TASK ITEM
Without the images, write out the entries word for word.

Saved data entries
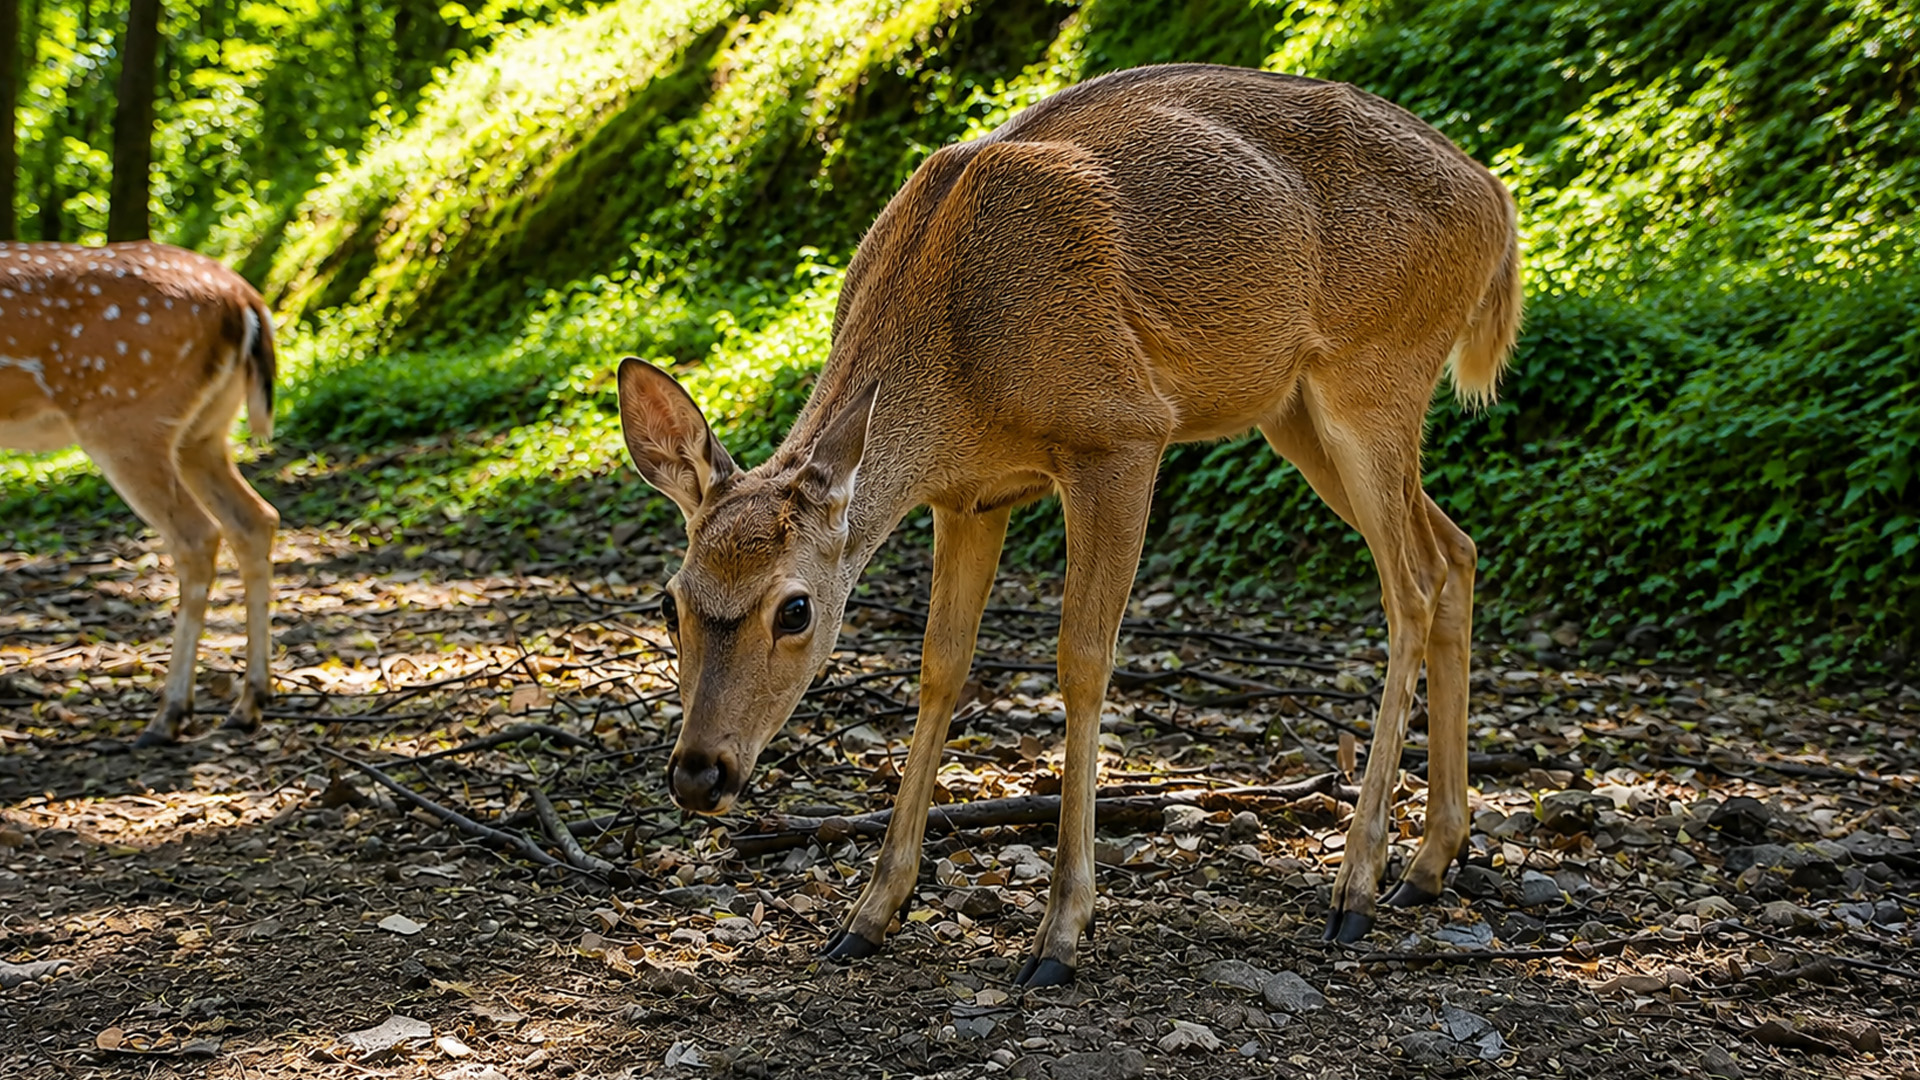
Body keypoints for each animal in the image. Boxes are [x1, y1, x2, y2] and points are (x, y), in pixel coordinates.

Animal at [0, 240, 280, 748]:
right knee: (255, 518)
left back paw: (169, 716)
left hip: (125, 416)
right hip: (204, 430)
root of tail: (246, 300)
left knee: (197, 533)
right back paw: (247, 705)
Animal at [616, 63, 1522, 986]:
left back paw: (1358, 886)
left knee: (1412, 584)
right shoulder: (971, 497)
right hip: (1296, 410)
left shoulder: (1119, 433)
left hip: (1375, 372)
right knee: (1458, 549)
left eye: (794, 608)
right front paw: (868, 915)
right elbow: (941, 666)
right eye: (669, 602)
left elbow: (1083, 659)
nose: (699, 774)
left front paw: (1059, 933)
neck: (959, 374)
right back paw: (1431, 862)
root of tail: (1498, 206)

RESPONSE TO THE TASK
Body keypoints for each animal in the image. Boxes are [x1, y1, x2, y2] and points are (x, y), in pixel coordinates.

Animal at [0, 240, 280, 748]:
right knee: (255, 518)
left back paw: (169, 716)
left hip: (125, 416)
right hip: (204, 430)
root of tail: (246, 300)
left knee: (197, 533)
right back paw: (247, 705)
Animal at [616, 63, 1522, 986]:
left back paw: (1358, 886)
left knee: (1412, 584)
right shoulder: (971, 497)
right hip: (1296, 410)
left shoulder: (1119, 433)
left hip: (1375, 372)
right knee: (1458, 549)
left eye: (794, 608)
right front paw: (868, 915)
right elbow: (941, 666)
right eye: (669, 602)
left elbow: (1083, 659)
nose: (699, 774)
left front paw: (1059, 933)
neck: (959, 374)
right back paw: (1431, 862)
root of tail: (1498, 206)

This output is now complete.